Method: We propose a hierarchical goal-conditioned reinforcement learning framework. A low-level policy executes fine-grained motion control, while a high-level policy, guided by a tool-efficiency state encoder, perceives and adapts to real-time tool configuration. A privileged-information-augmented heuristic replay buffer accelerates training. The method integrates point-cloud encoding, synthetic-data pretraining, and goal-conditioned policies.

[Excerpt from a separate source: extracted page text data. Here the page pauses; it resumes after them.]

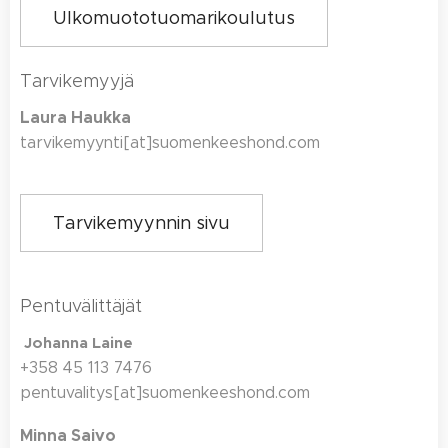
Ulkomuototuomarikoulutus
Tarvikemyyjä
Laura Haukka
tarvikemyynti[at]suomenkeeshond.com
Tarvikemyynnin sivu
Pentuvälittäjät
Johanna Laine
+358 45 113 7476
pentuvalitys[at]suomenkeeshond.com
Minna Saivo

Contribution/Results: This design significantly improves generalization to unseen object shapes and sizes. On a physical robot platform, the system achieves a 70.8% success rate in tweezer-like tool manipulation, demonstrating effectiveness and practicality for dexterous handling of complex articulated tools.
📝 Abstract
Manipulating articulated tools, such as tweezers or scissors, has rarely been explored in previous research. Unlike rigid tools, articulated tools change their shape dynamically, creating unique challenges for dexterous robotic hands. In this work, we present a hierarchical, goal-conditioned reinforcement learning (GCRL) framework to improve the manipulation capabilities of anthropomorphic robotic hands using articulated tools. Our framework comprises two policy layers: (1) a low-level policy that enables the dexterous hand to manipulate the tool into various configurations for objects of different sizes, and (2) a high-level policy that defines the tool's goal state and controls the robotic arm for object-picking tasks. We employ an encoder, trained on synthetic pointclouds, to estimate the tool's affordance states--specifically, how different tool configurations (e.g., tweezer opening angles) enable grasping of objects of varying sizes--from input point clouds, thereby enabling precise tool manipulation. We also utilize a privilege-informed heuristic policy to generate replay buffer, improving the training efficiency of the high-level policy. We validate our approach through real-world experiments, showing that the robot can effectively manipulate a tweezer-like tool to grasp objects of diverse shapes and sizes with a 70.8 % success rate. This study highlights the potential of RL to advance dexterous robotic manipulation of articulated tools.